__What you have to do__.
Each entry below is to be reproduced exactly, though any pictures it holds must be omitted.

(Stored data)
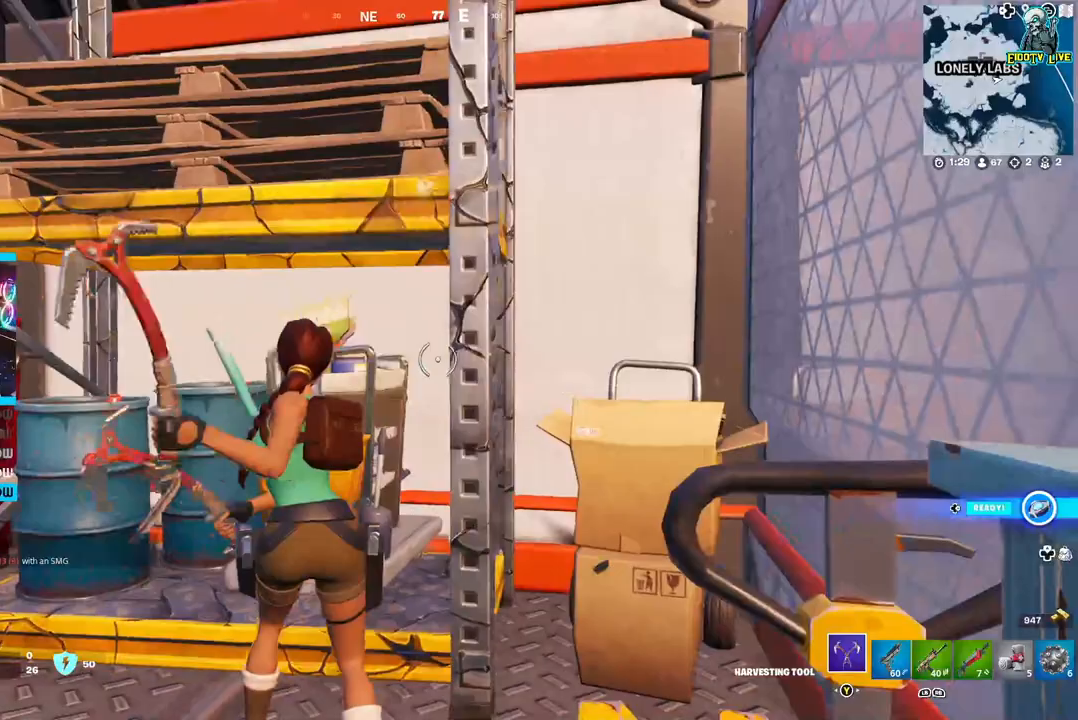
{"buttons": ["R2"], "left_stick": "center", "right_stick": "center", "events": []}
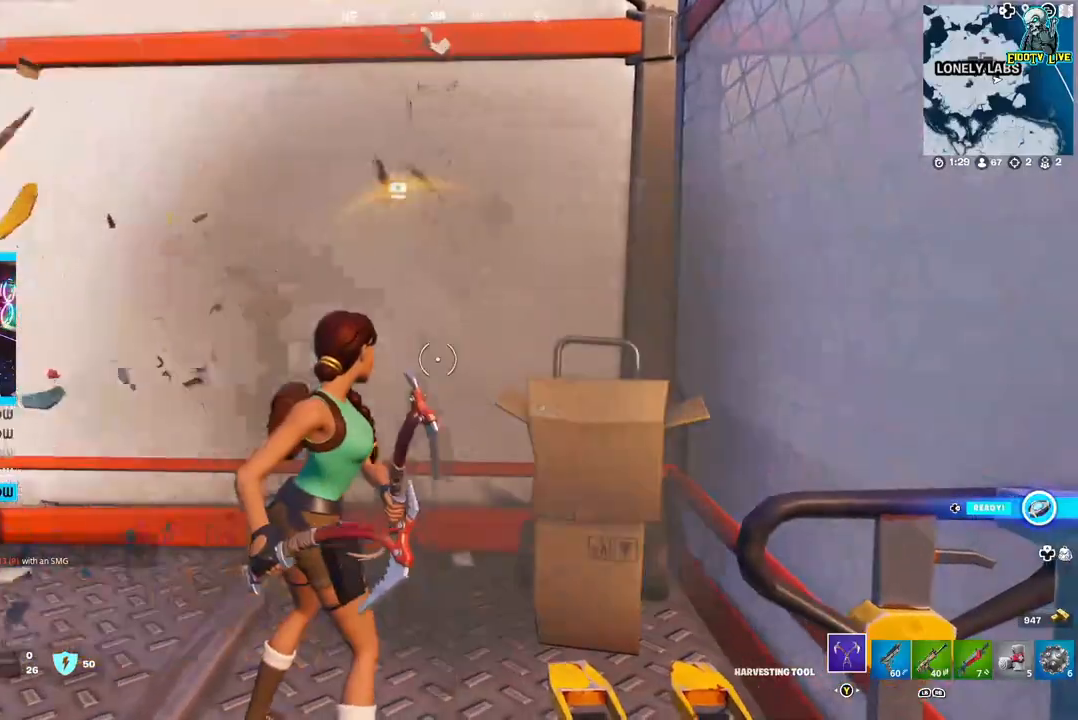
{"buttons": [], "left_stick": "left", "right_stick": "center", "events": [[183, "left_stick", "left"], [200, "R2", "up"]]}
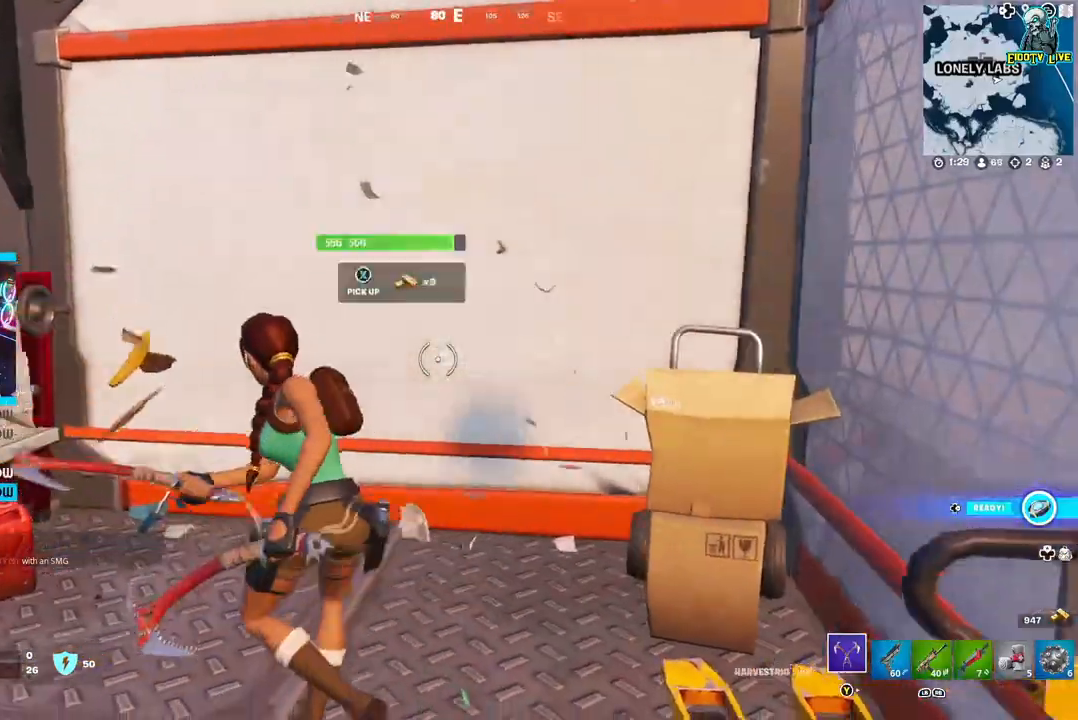
{"buttons": [], "left_stick": "up-left", "right_stick": "center", "events": [[467, "left_stick", "up-left"]]}
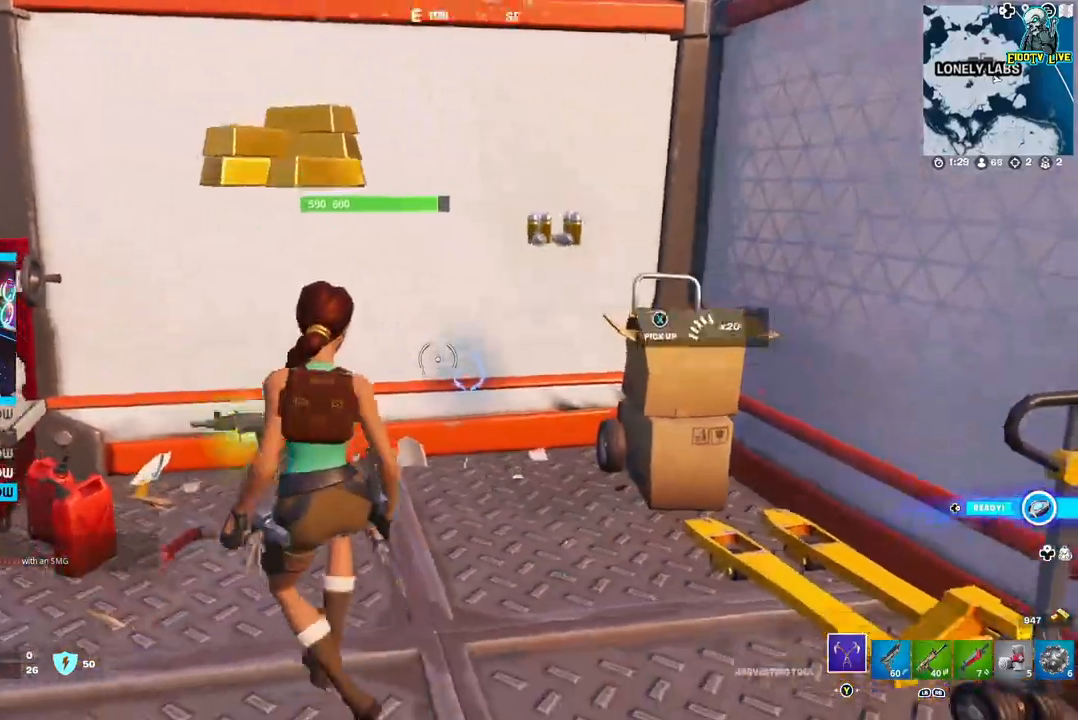
{"buttons": [], "left_stick": "up-right", "right_stick": "center", "events": [[233, "left_stick", "up"], [483, "left_stick", "up-right"]]}
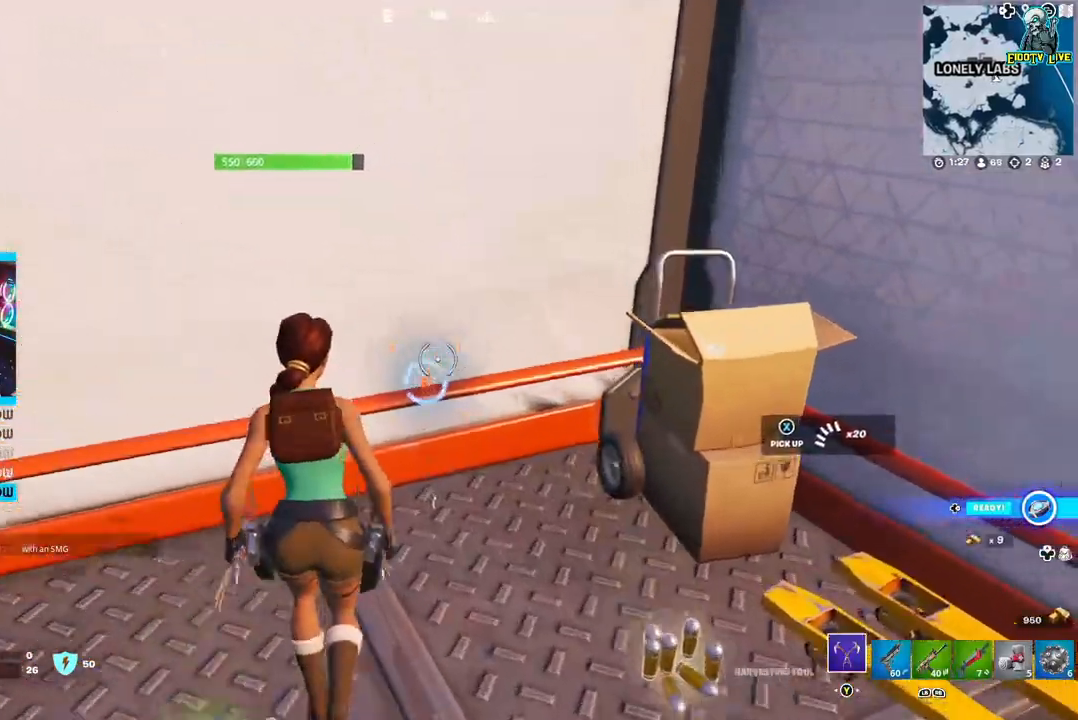
{"buttons": [], "left_stick": "up-right", "right_stick": "center", "events": [[17, "right_stick", "right"], [483, "right_stick", "center"]]}
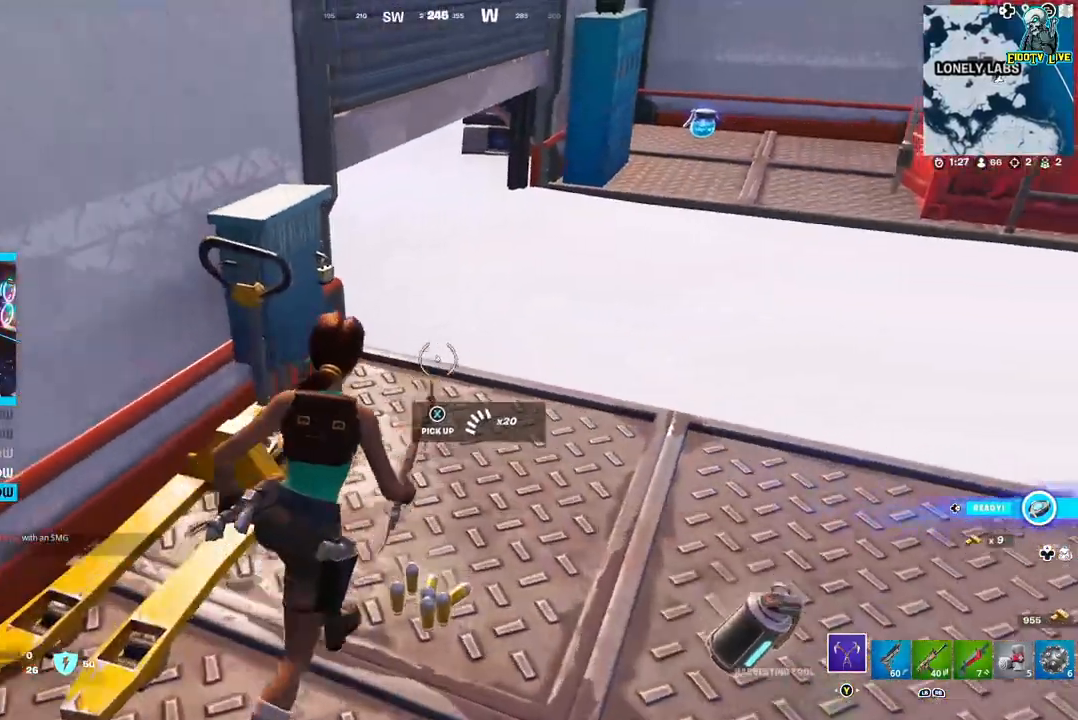
{"buttons": [], "left_stick": "down", "right_stick": "center", "events": [[200, "left_stick", "down"]]}
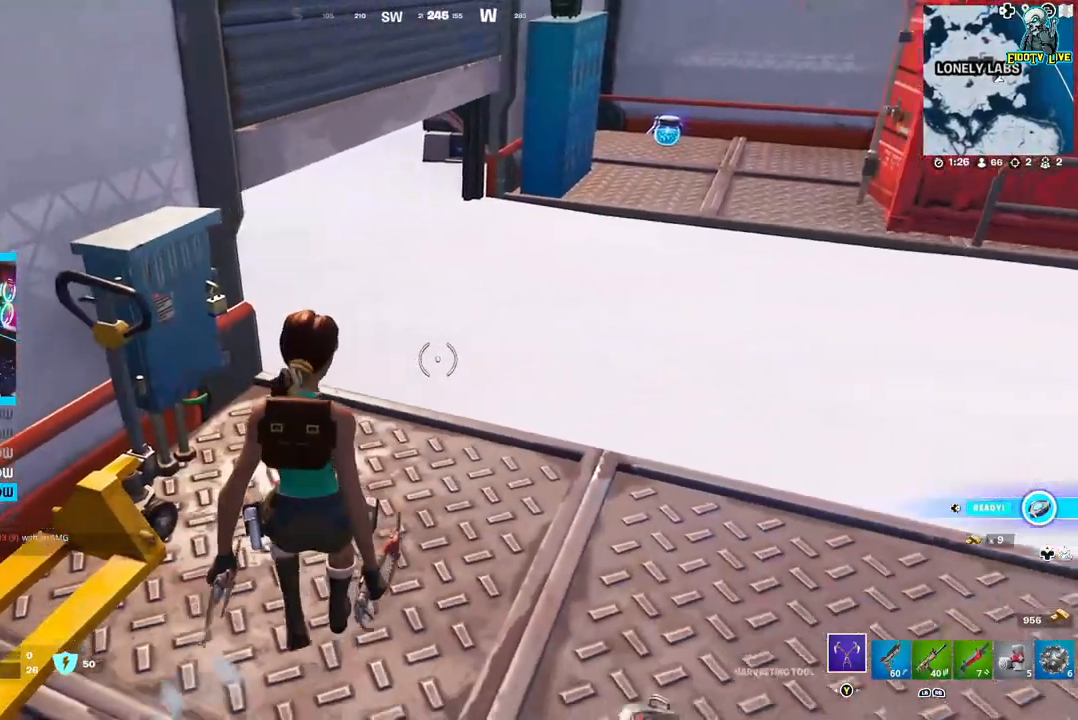
{"buttons": [], "left_stick": "center", "right_stick": "center", "events": [[17, "right_stick", "right"], [233, "right_stick", "center"], [467, "left_stick", "center"]]}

__The answer__.
{"buttons": ["R2"], "left_stick": "center", "right_stick": "center", "events": []}
{"buttons": [], "left_stick": "left", "right_stick": "center", "events": [[183, "left_stick", "left"], [200, "R2", "up"]]}
{"buttons": [], "left_stick": "up-left", "right_stick": "center", "events": [[467, "left_stick", "up-left"]]}
{"buttons": [], "left_stick": "up-right", "right_stick": "center", "events": [[233, "left_stick", "up"], [483, "left_stick", "up-right"]]}
{"buttons": [], "left_stick": "up-right", "right_stick": "center", "events": [[17, "right_stick", "right"], [483, "right_stick", "center"]]}
{"buttons": [], "left_stick": "down", "right_stick": "center", "events": [[200, "left_stick", "down"]]}
{"buttons": [], "left_stick": "center", "right_stick": "center", "events": [[17, "right_stick", "right"], [233, "right_stick", "center"], [467, "left_stick", "center"]]}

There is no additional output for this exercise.